BEGIN

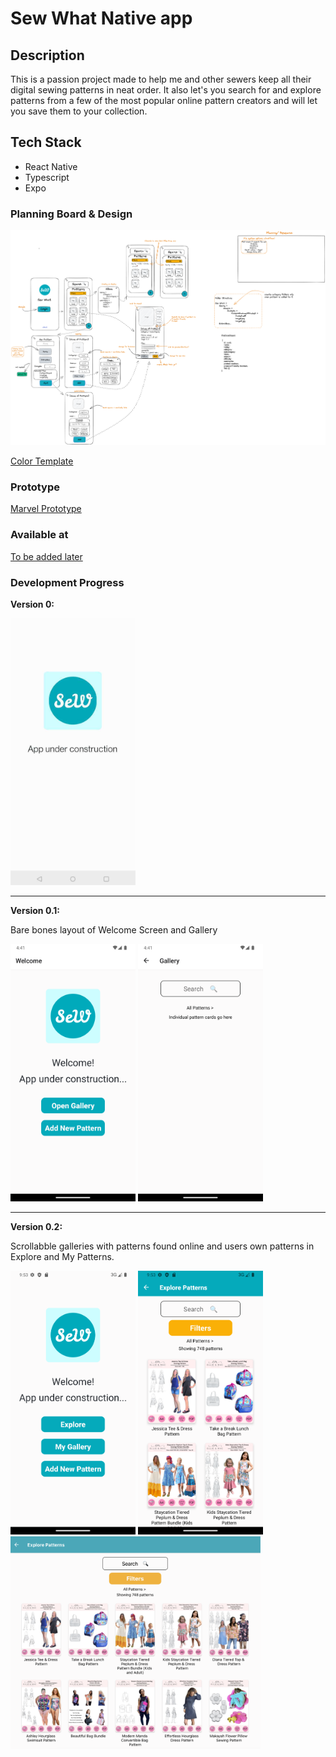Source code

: # Sew What Native app

## Description

  This is a passion project made to help me and other sewers keep all their digital sewing patterns in neat order.
  It also let's you search for and explore patterns from a few of the most popular online pattern creators and will let you save them to your collection.

## Tech Stack

- React Native
- Typescript
- Expo

### Planning Board & Design

![Excalidraw Board](./assets/sew-what-planning.png)

[Color Template](https://huemint.com/website-1/#palette=fdfdfd-05aabc-f8ae06)

### Prototype

[Marvel Prototype](https://marvelapp.com/prototype/9f97jii/screen/91074177)

### Available at

[To be added later](.)

### Development Progress

**Version 0:**

<img alt="Screenshot Version 0" src="./assets/sewVersion0.jpg" width="200px"/>

<hr>

**Version 0.1:**

Bare bones layout of Welcome Screen and Gallery

<img alt="Screenshot Welcome V 0.1" src="./assets/sewWelcome01.png" width="200px"/>
<img alt="Screenshot Gallery V 0.1" src="./assets/sewGallery01.png" width="200px"/>

<hr>

**Version 0.2:**

 Scrollabble galleries with patterns found online and users own patterns in Explore and My Patterns.

<img alt="Screenshot Welcome V 0.2" src="./assets/sewVersion02-home.png" width="200px"/>
<img alt="Screenshot Gallery V 0.2" src="./assets/sewVersion02-gallery.png" width="200px"/>
<img alt="Screenshot Gallery V 0.2" src="./assets/sewVersion02-galleryWeb.png" width="400px"/>

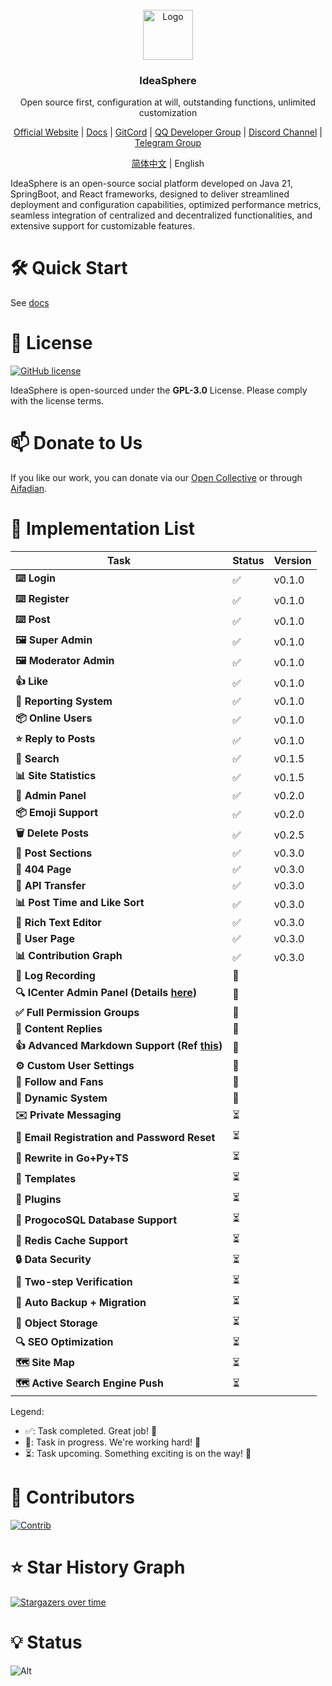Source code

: <br />

<div align="center">
  <a href="https://github.com/IdeaSphere-team/IdeaSphere/">
    <img src="https://avatars.githubusercontent.com/u/202500153?s=200&v=4" alt="Logo" width="80" height="80">
  </a>

<h3 align="center">IdeaSphere</h3>

<p align="center">
  Open source first, configuration at will, outstanding functions, unlimited customization
</p>

<p align="center">
  <a href="https://ideaspher.org">Official Website</a> | <a href="https://docs.ideasphere.org">Docs</a> | <a href="https://gitcode.com/IdeaSphere-team">GitCord</a> | <a href="http://qm.qq.com/cgi-bin/qm/qr?_wv=1027&k=0S7iEPBCDpSWgvzARFqxM_zyIlnQ2-km&authKey=AiX0JpNVU8d%2BIjMocMxVhE0OcxbdOaQAt1wnnekYg%2BYQ0GZfOy3KXuSFTBZ2pDD2&noverify=0&group_code=1036347298">QQ Developer Group</a> | <a href="https://discord.gg/eyn9GC88XP">Discord Channel</a> | <a href="https://t.me/+vp7hIx464JUwMzk1">Telegram Group</a>
</p>

<p align="center">
  <a href="https://github.com/IdeaSphere-team/IdeaSphere/blob/main/README.md">简体中文</a> | English
</p>

</div>

IdeaSphere is an open-source social platform developed on Java 21, SpringBoot, and React frameworks, designed to deliver streamlined deployment and configuration capabilities, optimized performance metrics, seamless integration of centralized and decentralized functionalities, and extensive support for customizable features.

# 🛠️ Quick Start

See [docs](https://docs.ideasphere.org/user/Install/)

# 🎫 License

[![GitHub license](https://img.shields.io/github/license/IdeaSphere-team/IdeaSphere.svg?style=for-the-badge)](https://github.com/IdeaSphere-team/IdeaSphere/blob/main/LICENSE)

IdeaSphere is open-sourced under the **GPL-3.0** License. Please comply with the license terms.

# 📫 Donate to Us

If you like our work, you can donate via our [Open Collective](https://opencollective.com/ideasphere) or through [Aifadian](https://afdian.com/a/ideasphere).

# 🌟 Implementation List

| Task          | Status     | Version |
|---------------|------------|---------|
| **⌨️ Login**  | ✅         | v0.1.0  |
| **⌨️ Register** | ✅         | v0.1.0  |
| **⌨️ Post**   | ✅         | v0.1.0  |
| **🖼 Super Admin** | ✅         | v0.1.0  |
| **🖼 Moderator Admin** | ✅         | v0.1.0  |
| **👍 Like**   | ✅         | v0.1.0  |
| **🧱 Reporting System** | ✅         | v0.1.0  |
| **📦 Online Users** | ✅         | v0.1.0  |
| **⭐ Reply to Posts** | ✅         | v0.1.0  |
| **🔬 Search**      | ✅         | v0.1.5  |
| **📊 Site Statistics** | ✅         | v0.1.5  |
| **🚀 Admin Panel** | ✅         | v0.2.0  |
| **📦 Emoji Support** | ✅         | v0.2.0  |
| **🗑 Delete Posts** | ✅         | v0.2.5  |
| **🎈 Post Sections** | ✅         | v0.3.0  |
| **🎈 404 Page** | ✅         | v0.3.0  |
| **🎈 API Transfer** | ✅         | v0.3.0  |
| **📊 Post Time and Like Sort** | ✅         | v0.3.0  |
| **📝 Rich Text Editor** | ✅         | v0.3.0  |
| **👤 User Page** | ✅         | v0.3.0  |
| **📊 Contribution Graph** | ✅         | v0.3.0  |
| **📝 Log Recording** | 🚧         |         |
| **🔍 ICenter Admin Panel (Details [here](https://github.com/IdeaSphere-team/IdeaSphere/issues/5))** | 🚧         |         |
| **✅ Full Permission Groups** | 🚧         |         |
| **💬 Content Replies** | 🚧         |         |
| **👍 Advanced Markdown Support (Ref [this](https://shiro.innei.in/#/markdown))** | 🚧         |         |
| **⚙️ Custom User Settings** | 🚧         |         |
| **👥 Follow and Fans** | 🚧         |         |
| **🔄 Dynamic System** | 🚧         |         |
| **✉️ Private Messaging** | ⏳         |         |
| **📧 Email Registration and Password Reset** | ⏳         |         |
| **🔄 Rewrite in Go+Py+TS** | ⏳         |         |
| **📄 Templates** | ⏳         |         |
| **🔌 Plugins** | ⏳         |         |
| **🔏 ProgocoSQL Database Support** | ⏳         |         |
| **🔏 Redis Cache Support** | ⏳         |         |
| **🔒 Data Security** | ⏳         |         |
| **📱 Two-step Verification** | ⏳         |         |
| **💽 Auto Backup + Migration** | ⏳         |         |
| **💾 Object Storage** | ⏳         |         |
| **🔍 SEO Optimization** | ⏳         |         |
| **🗺️ Site Map** | ⏳         |         |
| **🗺️ Active Search Engine Push** | ⏳         |         |

Legend:
- ✅: Task completed. Great job! 🎉
- 🚧: Task in progress. We're working hard! 💪
- ⏳: Task upcoming. Something exciting is on the way! 🌠

# 🤝 Contributors

[![Contrib](https://contrib.rocks/image?repo=IdeaSphere-team/IdeaSphere)](https://github.com/IdeaSphere-team/IdeaSphere/graphs/contributors)

# ⭐ Star History Graph

[![Stargazers over time](https://starchart.cc/IdeaSphere-team/IdeaSphere.svg?variant=adaptive)](https://starchart.cc/IdeaSphere-team/IdeaSphere)

# 💡 Status

![Alt](https://repobeats.axiom.co/api/embed/ae7daea15634a93b5e54eab266bdc6c4a0fb8671.svg "Repobeats analytics image")
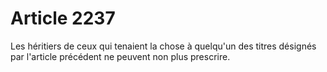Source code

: # Article 2237

Les héritiers de ceux qui tenaient la chose à quelqu'un des titres désignés par l'article précédent ne peuvent non plus prescrire.
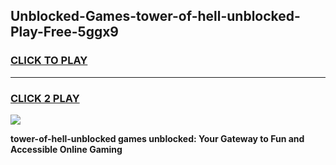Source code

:
## Unblocked-Games-tower-of-hell-unblocked-Play-Free-5ggx9
<h3>
<a href="https://premium76.site?title=tower-of-hell-unblocked&ref=19M">CLICK TO PLAY</a></h3>
<hr>

<h3>
<a href="https://premium76.site?title=tower-of-hell-unblocked&ref=19M">CLICK 2 PLAY</a>
  
</h3>

<a href="https://premium76.site?title=tower-of-hell-unblocked&ref=19M"><img src="https://clearcache.store/games.png"></a>


**tower-of-hell-unblocked games unblocked: Your Gateway to Fun and Accessible Online Gaming**
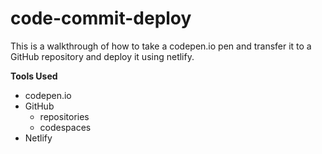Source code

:# code-commit-deploy
This is a walkthrough of how to take a codepen.io pen and transfer it to a GitHub repository and deploy it using netlify.

**Tools Used**
* codepen.io
* GitHub
    * repositories
    * codespaces
* Netlify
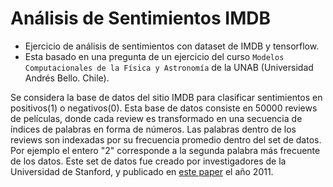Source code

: # Análisis de Sentimientos IMDB
* Ejercicio de análisis de sentimientos con dataset de IMDB y tensorflow.
* Esta basado en una pregunta de un ejercicio del curso `Modelos Computacionales de la Física y Astronomía` de la UNAB (Universidad Andrés Bello. Chile).

Se considera la base de datos del sitio IMDB para clasificar sentimientos en positivos(1) o negativos(0). Esta base de datos consiste en 50000 reviews de películas, donde cada review es transformado en una secuencia de índices de palabras en forma de números. Las palabras dentro de los reviews son indexadas por su frecuencia promedio dentro del set de datos. Por ejemplo el entero "2" corresponde a la segunda palabra
más frecuente de los datos. Este set de datos fue creado por investigadores de la Universidad de Stanford,
y publicado en [este paper](https://ai.stanford.edu/~amaas/papers/wvSent_acl2011.pdf) el año 2011.

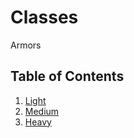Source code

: # Classes

Armors

## Table of Contents

1. [Light](Items/Armor/Light)
2. [Medium](Items/Armor/Medium)
3. [Heavy](Items/Armor/Heavy)
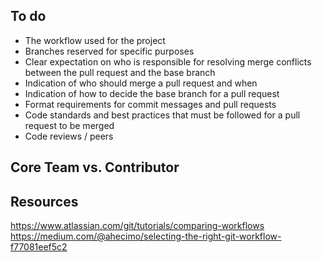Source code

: ## To do
- The workflow used for the project
- Branches reserved for specific purposes
- Clear expectation on who is responsible for resolving merge conflicts between the pull request and the base branch
- Indication of who should merge a pull request and when
- Indication of how to decide the base branch for a pull request
- Format requirements for commit messages and pull requests
- Code standards and best practices that must be followed for a pull request to be merged
- Code reviews / peers

## Core Team vs. Contributor

## Resources
https://www.atlassian.com/git/tutorials/comparing-workflows
https://medium.com/@ahecimo/selecting-the-right-git-workflow-f77081eef5c2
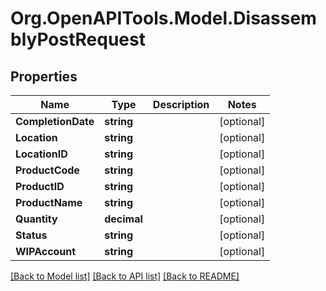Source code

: # Org.OpenAPITools.Model.DisassemblyPostRequest

## Properties

Name | Type | Description | Notes
------------ | ------------- | ------------- | -------------
**CompletionDate** | **string** |  | [optional] 
**Location** | **string** |  | [optional] 
**LocationID** | **string** |  | [optional] 
**ProductCode** | **string** |  | [optional] 
**ProductID** | **string** |  | [optional] 
**ProductName** | **string** |  | [optional] 
**Quantity** | **decimal** |  | [optional] 
**Status** | **string** |  | [optional] 
**WIPAccount** | **string** |  | [optional] 

[[Back to Model list]](../README.md#documentation-for-models) [[Back to API list]](../README.md#documentation-for-api-endpoints) [[Back to README]](../README.md)

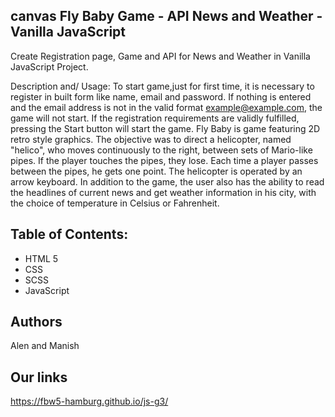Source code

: ## canvas Fly Baby Game - API News and Weather - Vanilla JavaScript

Create Registration page, Game and API for News and Weather in Vanilla JavaScript Project.

Description and/ Usage:
To start game,just for first time, it is necessary to register in built form like name, email and password.
If nothing is entered and the email address is not in the valid format example@example.com, the game will not start. If the registration requirements are validly fulfilled, pressing the Start button will start the game.
Fly Baby is game featuring 2D retro style graphics. The objective was to direct a helicopter, named "helico", who moves continuously to the right, between sets of Mario-like pipes. If the player touches the pipes, they lose. Each time a player passes between the pipes, he gets one point.
The helicopter is operated by an arrow keyboard.
In addition to the game, the user also has the ability to read the headlines of current news and get weather information in his city, with the choice of temperature in Celsius or Fahrenheit.

## Table of Contents:
- HTML 5
- CSS
- SCSS
- JavaScript


## Authors
Alen and Manish

## Our links
https://fbw5-hamburg.github.io/js-g3/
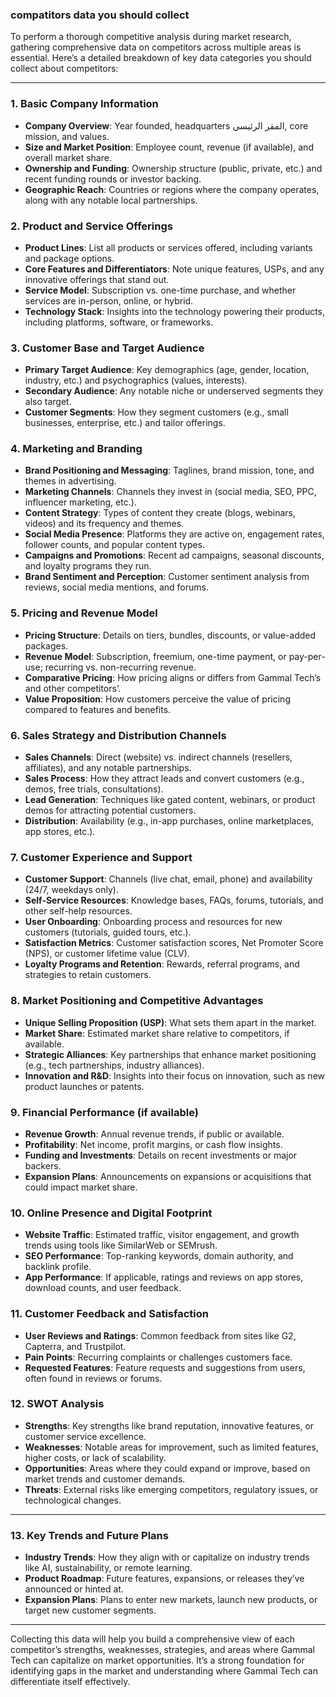 ### compatitors data you should collect

To perform a thorough competitive analysis during market research, gathering comprehensive data on competitors across multiple areas is essential. Here’s a detailed breakdown of key data categories you should collect about competitors:

---

### **1. Basic Company Information**
   - **Company Overview**: Year founded, headquarters المقر الرئيسي, core mission, and values.
   - **Size and Market Position**: Employee count, revenue (if available), and overall market share.
   - **Ownership and Funding**: Ownership structure (public, private, etc.) and recent funding rounds or investor backing.
   - **Geographic Reach**: Countries or regions where the company operates, along with any notable local partnerships.

### **2. Product and Service Offerings**
   - **Product Lines**: List all products or services offered, including variants and package options.
   - **Core Features and Differentiators**: Note unique features, USPs, and any innovative offerings that stand out.
   - **Service Model**: Subscription vs. one-time purchase, and whether services are in-person, online, or hybrid.
   - **Technology Stack**: Insights into the technology powering their products, including platforms, software, or frameworks.

### **3. Customer Base and Target Audience**
   - **Primary Target Audience**: Key demographics (age, gender, location, industry, etc.) and psychographics (values, interests).
   - **Secondary Audience**: Any notable niche or underserved segments they also target.
   - **Customer Segments**: How they segment customers (e.g., small businesses, enterprise, etc.) and tailor offerings.

### **4. Marketing and Branding**
   - **Brand Positioning and Messaging**: Taglines, brand mission, tone, and themes in advertising.
   - **Marketing Channels**: Channels they invest in (social media, SEO, PPC, influencer marketing, etc.).
   - **Content Strategy**: Types of content they create (blogs, webinars, videos) and its frequency and themes.
   - **Social Media Presence**: Platforms they are active on, engagement rates, follower counts, and popular content types.
   - **Campaigns and Promotions**: Recent ad campaigns, seasonal discounts, and loyalty programs they run.
   - **Brand Sentiment and Perception**: Customer sentiment analysis from reviews, social media mentions, and forums.

### **5. Pricing and Revenue Model**
   - **Pricing Structure**: Details on tiers, bundles, discounts, or value-added packages.
   - **Revenue Model**: Subscription, freemium, one-time payment, or pay-per-use; recurring vs. non-recurring revenue.
   - **Comparative Pricing**: How pricing aligns or differs from Gammal Tech’s and other competitors’.
   - **Value Proposition**: How customers perceive the value of pricing compared to features and benefits.

### **6. Sales Strategy and Distribution Channels**
   - **Sales Channels**: Direct (website) vs. indirect channels (resellers, affiliates), and any notable partnerships.
   - **Sales Process**: How they attract leads and convert customers (e.g., demos, free trials, consultations).
   - **Lead Generation**: Techniques like gated content, webinars, or product demos for attracting potential customers.
   - **Distribution**: Availability (e.g., in-app purchases, online marketplaces, app stores, etc.).

### **7. Customer Experience and Support**
   - **Customer Support**: Channels (live chat, email, phone) and availability (24/7, weekdays only).
   - **Self-Service Resources**: Knowledge bases, FAQs, forums, tutorials, and other self-help resources.
   - **User Onboarding**: Onboarding process and resources for new customers (tutorials, guided tours, etc.).
   - **Satisfaction Metrics**: Customer satisfaction scores, Net Promoter Score (NPS), or customer lifetime value (CLV).
   - **Loyalty Programs and Retention**: Rewards, referral programs, and strategies to retain customers.

### **8. Market Positioning and Competitive Advantages**
   - **Unique Selling Proposition (USP)**: What sets them apart in the market.
   - **Market Share**: Estimated market share relative to competitors, if available.
   - **Strategic Alliances**: Key partnerships that enhance market positioning (e.g., tech partnerships, industry alliances).
   - **Innovation and R&D**: Insights into their focus on innovation, such as new product launches or patents.

### **9. Financial Performance (if available)**
   - **Revenue Growth**: Annual revenue trends, if public or available.
   - **Profitability**: Net income, profit margins, or cash flow insights.
   - **Funding and Investments**: Details on recent investments or major backers.
   - **Expansion Plans**: Announcements on expansions or acquisitions that could impact market share.

### **10. Online Presence and Digital Footprint**
   - **Website Traffic**: Estimated traffic, visitor engagement, and growth trends using tools like SimilarWeb or SEMrush.
   - **SEO Performance**: Top-ranking keywords, domain authority, and backlink profile.
   - **App Performance**: If applicable, ratings and reviews on app stores, download counts, and user feedback.

### **11. Customer Feedback and Satisfaction**
   - **User Reviews and Ratings**: Common feedback from sites like G2, Capterra, and Trustpilot.
   - **Pain Points**: Recurring complaints or challenges customers face.
   - **Requested Features**: Feature requests and suggestions from users, often found in reviews or forums.

### **12. SWOT Analysis**
   - **Strengths**: Key strengths like brand reputation, innovative features, or customer service excellence.
   - **Weaknesses**: Notable areas for improvement, such as limited features, higher costs, or lack of scalability.
   - **Opportunities**: Areas where they could expand or improve, based on market trends and customer demands.
   - **Threats**: External risks like emerging competitors, regulatory issues, or technological changes.

---

### **13. Key Trends and Future Plans**
   - **Industry Trends**: How they align with or capitalize on industry trends like AI, sustainability, or remote learning.
   - **Product Roadmap**: Future features, expansions, or releases they’ve announced or hinted at.
   - **Expansion Plans**: Plans to enter new markets, launch new products, or target new customer segments.

---

Collecting this data will help you build a comprehensive view of each competitor’s strengths, weaknesses, strategies, and areas where Gammal Tech can capitalize on market opportunities. It’s a strong foundation for identifying gaps in the market and understanding where Gammal Tech can differentiate itself effectively.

END

→ Goal of the exercise
Starting at the line that has "Full Permission Groups**" in the records above, restate word for word every line until the one that has "Auto Backup +", and include that one as well.

→ The completed task
| **✅ Full Permission Groups** | 🚧         |         |
| **💬 Content Replies** | 🚧         |         |
| **👍 Advanced Markdown Support (Ref [this](https://shiro.innei.in/#/markdown))** | 🚧         |         |
| **⚙️ Custom User Settings** | 🚧         |         |
| **👥 Follow and Fans** | 🚧         |         |
| **🔄 Dynamic System** | 🚧         |         |
| **✉️ Private Messaging** | ⏳         |         |
| **📧 Email Registration and Password Reset** | ⏳         |         |
| **🔄 Rewrite in Go+Py+TS** | ⏳         |         |
| **📄 Templates** | ⏳         |         |
| **🔌 Plugins** | ⏳         |         |
| **🔏 ProgocoSQL Database Support** | ⏳         |         |
| **🔏 Redis Cache Support** | ⏳         |         |
| **🔒 Data Security** | ⏳         |         |
| **📱 Two-step Verification** | ⏳         |         |
| **💽 Auto Backup + Migration** | ⏳         |         |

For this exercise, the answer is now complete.